— PROBLEM TO SOLVE —
Continue the article on Xtreme Drilling & Coil's fourth-quarter results, picking up after its final sentence and ignoring the material that follows it.

— EXCERPT —
* * * * *

Xtreme Drilling & Coil XDC.TO 4.15 [+0.01] announced solid Q4 results last week beating consensus and analyst estimates. After a long and painful 2012, the ship is finally turning around with 2013 setting up for a solid operational year with plenty of free cash flow.
Xtreme is a drilling & coil services company with one of the youngest fleets in the industry. It markets high-spec drilling rigs that perfectly fit today’s deep & complex wells. The company is mainly active in the hottest liquids plays in the US right now with a small footprint in Canada and Saudi Arabia.
I originally featured this company last February as an undervalued drilling company on the cusp of strong growth. However, the stock just got more undervalued, they had to raise money and the cusp of strong growth turned out to be a few months too early.
But the last quarterly results finally confirmed XDC has turned the corner.
To begin with, XDC’s $220+million expansion capital program from 2011-2012 is finally OVER. The company added 8 new XDR 500 drilling rigs, converted 3 older one to XDR 500 and built 5 XSR coil tubing units. For 2013, the company will be spending $15M in maintenance capex.
There’s a huge difference between a capex of $15M and $112M in 2012 and $115M in 2011.
XDC exited 2012 with $142M of debt on its $150M bank lines with a 3.6 debt to cash flow ratio, substantially lower than the peak of 5.7 registered in Q2-12. The company is targeting 2013 year end debt at $100M. This means debt to cash flow should drop below 3.0x, still high but at least stabilizing and heading in the right direction.
Operationally, 20 of its 21 XDR drilling rigs are currently at work including 3 of them in Canada. The remaining rigs are contracted to operators in the Bakken/Three Forks play in North Dakota and the DJ Basin/Niobrara play in Colorado. Xtreme has no drilling contracts up for renewal in 2013 – cash flow visibility is excellent for the year.
On the XSR front, this segment swung into a $2.6M profit from a loss of $0.7M. Out of 7 units, 4 were working at the end of the year – 2 in the Eagle Ford shale play and 2 in Saudi Arabia. XDC expects 2 more XSR rigs to start working in Q2 and Q3 later this year. The high margin Saudi Arabian rigs are up for renewal later this year. The company submitted a renewal bid with higher pricing and will try to add a third rig to the program.

* * * * *

— SOURCE MATERIAL —

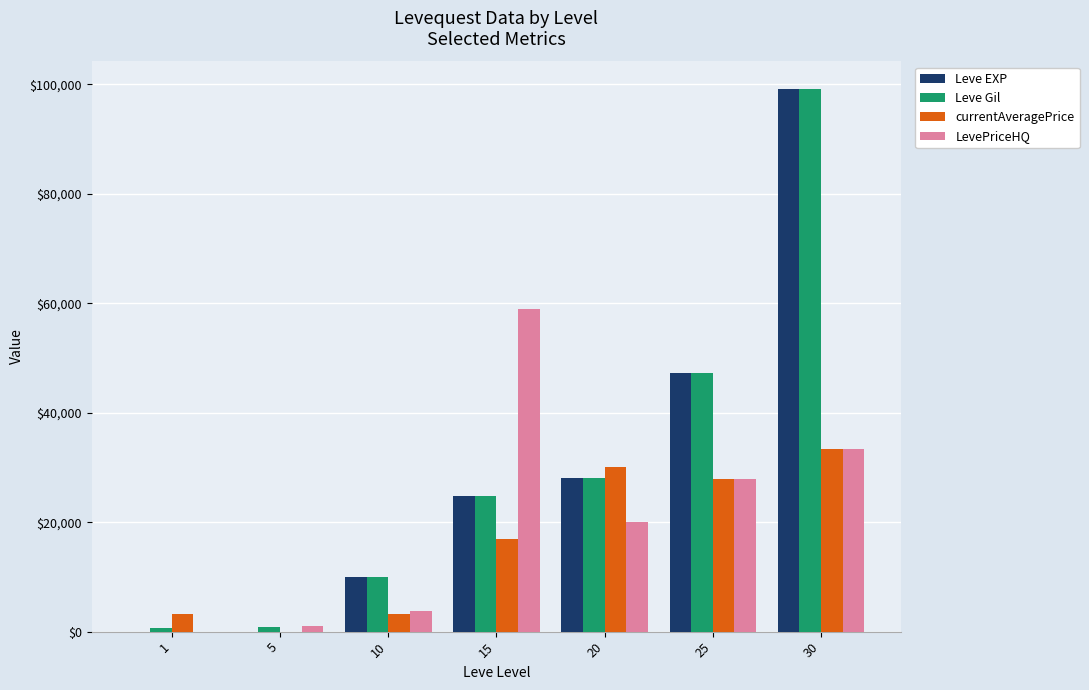

What are all the series names shown in the legend?

Leve EXP, Leve Gil, currentAveragePrice, LevePriceHQ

* * * * *

— RESULT FOR THIS EXERCISE —
The free cash flow visibility is great but it does not mean there isn’t more to do. XDC will be focused on squeezing more profits from its operations; taking profit margins above 30% would be great – Q4 was %29.2, Q2 was 18.5%. The best part about this is that the company believes it can do much better:
“The company anticipates that continued efforts to improve operations can result in margins that are consistently near the upper end of the industry range.” so says the latest XSR News Release.
Besides that, it all comes down to flawless execution. Bar a collapse in the price of oil, I believe the stock should strengthen in the second half of 2013 as the market starts looking toward 2014.
The stock right now is trading at 0.4x book value compared to the drillers group at 0.9x. The upside is obviously clear given Xtreme’s book value is estimated at $3.91 by Altacorp. Should the market price XDC using the same metric, the stock would be trading at ~$3.50. Call it blue sky potential as I just don’t expect to see $3 any-time soon. The lower the debt goes, the more value oriented investors move in attracted by lower perceived risk. This takes time which is why closing in on book value is beyond 2013 in my opinion.
Finally, I like the fact that XDC operates mainly in the US, there’s a lot of drilling going on in the Niobrara, Eagle Ford and Bakken unconventional shale plays in the US. The company has a substantial amount of 2013 cash flow contractually locked with major operators. The price of oil remains strong and there’s no spring break up or oil price differentials to worry about – just the price of WTI oil which may see its differentials shrink substantially once the southern leg of Keystone XL enters operations prior to the end of the year.
What do you think of Xtreme?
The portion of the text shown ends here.